◆ **DOCUMENT SEGMENT**

Judging by Charles Leclerc’s response when questioned on the topic at Ferrari’s F1 team launch on Friday, they would like to be, even if F1 commitments would make it difficult.
Ferrari announced earlier this week that it would take on Porsche, Audi, Toyota and Peugeot in the World Endurance Championship with a new hypercar project.
It will be Ferrari’s first factory bid for outright Le Mans victory since 1973, and its first presence in the race’s top class since the last appearance of its 333SP in customer hands in 1999.
When Leclerc and new team-mate Carlos Sainz Jr were quizzed about the Le Mans project and the possibility of racing for Ferrari’s sportscar team around their F1 commitments, both responded positively but Leclerc did so with particular conviction.
“I love Le Mans, I’ve always been a fan of Le Mans, so yeah if the opportunity arises, then I will be very happy to join,” he said, having made a point of getting his own answer in on the question even as the conversation appeared set to move away from Le Mans.
“At the moment my main focus is Formula 1. But again, if there’s an opportunity why not?”
Sainz was more reserved, saying he would be the “main supporter and main fan” of Ferrari’s Le Mans effort.
“But driving wise I think we have a lot of work to do here in Ferrari,” he added.
“My full focus is with Scuderia Ferrari Formula 1 and all the other projects at the moment are not in my direct mind.
“I will be following closely, but it is still a bit too far away.”

◆ **DATA PROVIDED**
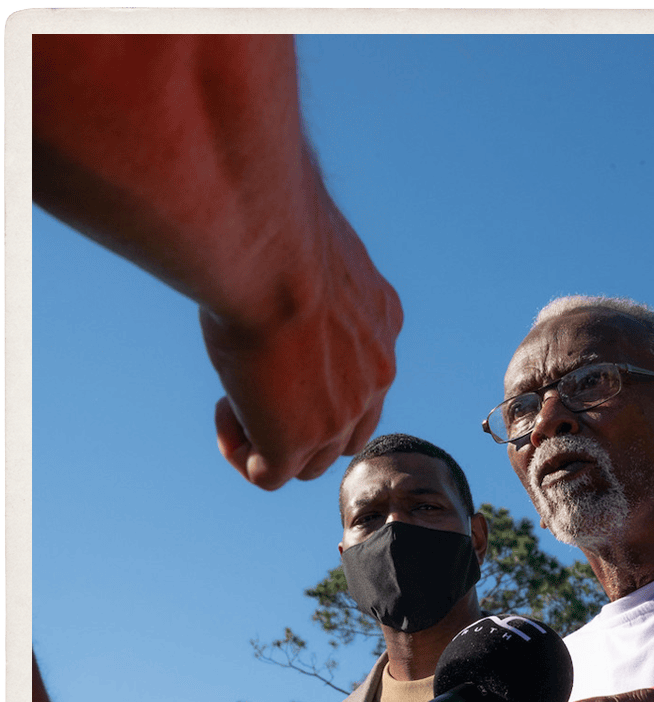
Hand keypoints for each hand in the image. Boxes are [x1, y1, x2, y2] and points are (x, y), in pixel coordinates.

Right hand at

◆ **TASK DIRECTIONS**
Reproduce the article on Ferrari's Le Mans project between "It will be Ferrari’s" and "Le Mans effort.", inclusive, substituting "admirer" for each "fan".

◆ **RESULT BELOW**
It will be Ferrari’s first factory bid for outright Le Mans victory since 1973, and its first presence in the race’s top class since the last appearance of its 333SP in customer hands in 1999.
When Leclerc and new team-mate Carlos Sainz Jr were quizzed about the Le Mans project and the possibility of racing for Ferrari’s sportscar team around their F1 commitments, both responded positively but Leclerc did so with particular conviction.
“I love Le Mans, I’ve always been a admirer of Le Mans, so yeah if the opportunity arises, then I will be very happy to join,” he said, having made a point of getting his own answer in on the question even as the conversation appeared set to move away from Le Mans.
“At the moment my main focus is Formula 1. But again, if there’s an opportunity why not?”
Sainz was more reserved, saying he would be the “main supporter and main admirer” of Ferrari’s Le Mans effort.